Asked Nov 29, 2007, 01:26 AM
I'm 32, positive for Factor V Leiden (a clotting disorder) and have survived 5 separate episodes of pulmonary embolisms, totally about 40 lung clots total.
A little over a month ago a clot was located the back of my left eye. I'd been going blind in the eye off and on since June (I'm not an idiot but this happened 5 years ago and the Drs told me I was making it up so I admit I took a while this time) The ophthalmologist got the clot to dissolve with two separate types of eye drops. My blood thinner medication, Lovenox (lwmh) was checked and my blood is actually a bit too thin. There was some residual vision loss, the neurologist believes I'm having multiple TIAs.

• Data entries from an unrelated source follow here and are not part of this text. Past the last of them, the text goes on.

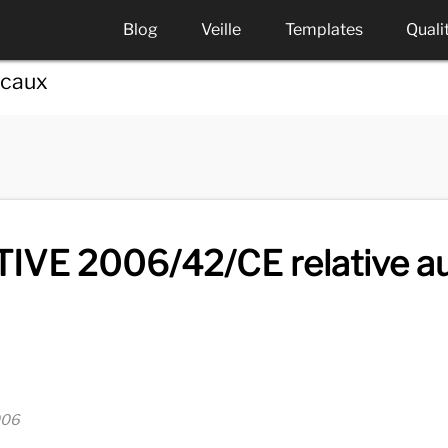
Blog
Veille
Templates
Quali
icaux
TIVE 2006/42/CE relative a
006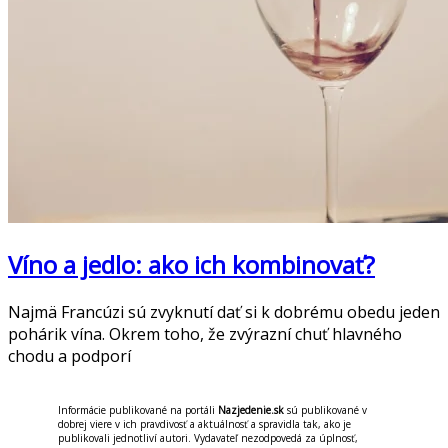
Víno a jedlo: ako ich kombinovať?
Najmä Francúzi sú zvyknutí dať si k dobrému obedu jeden
pohárik vína. Okrem toho, že zvýrazní chuť hlavného
chodu a podporí
Informácie publikované na portáli
Nazjedenie.sk
sú publikované v
dobrej viere v ich pravdivosť a aktuálnosť a spravidla tak, ako je
publikovali jednotliví autori. Vydavateľ nezodpovedá za úplnosť,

We are working to confirm/deny that diagnosis.
Suddenly two days ago I went almost completely blind in both eyes. Started with a large circle in the same spot in each eye, then blindness spread around the outside of what vision remained so I was left with a tiny sliver between the two. The loss resolved itself completely by the next morning but left me with a nasty headache.

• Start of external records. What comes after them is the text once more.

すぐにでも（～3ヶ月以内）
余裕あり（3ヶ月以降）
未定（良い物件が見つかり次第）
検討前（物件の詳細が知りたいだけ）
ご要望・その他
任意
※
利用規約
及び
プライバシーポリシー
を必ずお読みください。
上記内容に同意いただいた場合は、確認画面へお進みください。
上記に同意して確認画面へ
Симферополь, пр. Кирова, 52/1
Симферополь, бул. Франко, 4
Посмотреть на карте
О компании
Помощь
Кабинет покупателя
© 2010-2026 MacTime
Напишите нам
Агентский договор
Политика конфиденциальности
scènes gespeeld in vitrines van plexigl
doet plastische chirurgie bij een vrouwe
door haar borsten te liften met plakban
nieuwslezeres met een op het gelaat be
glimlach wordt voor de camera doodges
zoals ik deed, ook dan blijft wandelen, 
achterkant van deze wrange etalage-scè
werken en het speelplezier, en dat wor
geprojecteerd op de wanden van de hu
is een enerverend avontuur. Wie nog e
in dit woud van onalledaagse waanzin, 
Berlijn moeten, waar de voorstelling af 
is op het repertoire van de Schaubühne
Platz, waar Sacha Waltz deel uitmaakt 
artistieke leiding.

Ophthalmologist saw me while the vision was limited, ruled caused by migraines, seemed unconcerned. On my own I saw my primary doctor today to get migraine meds to stop the blindness. He's normally very calm, but was freaked out by the clot/migraine combo. My MRI/MRA is tomorrow and we're working on getting more heart tests done (holter, trans-esophageal echo, and carotid ultrasound). I was told no migraine meds as they are vasoconstrictors which, in eyes that have been clotting could cause permanent blindness. I'm guessing it could also cause a TIA.
My limited understanding leads me to either an ongoing vasoconstriction issue or a string of TIA's. Any ideas? I should mention that I had 4 PEs while on coumadin, last one with an INR of 3.6 and I take 230mg of Lovenox/Clexane a day just to stay at a basic acceptable level. I know that Lovenox level is high but I clot through anything else. Oh, and I have a vena cava filter but 3 PEs have made it through even though the filter looks OK. Additionally I've been having increasing issues with word choice, lack of focus, and difficulty reading - focusing eyes or focusing brain, I don't know.
My Dr today made reference to "avoiding the worst case scenario" and that I needed to rush all of the necessary tests, that we were no longer in an area where I could mosey along. Infuriating as I was trying to move this along but the first two Drs - rheumatology and ophthalmology kept tossing around who was responsible for ordering the heart tests (even though I have a PPO and don't need a referral the cardiologist is, um, cranky and they both wanted someone else to deal with her). So now it's a month later, someone else will deal with the cardiologist but I'm in danger of losing..? My eyesight? My life? I don't know.
Ok, sorry for the ramble but too much info always seems to help more than too little info!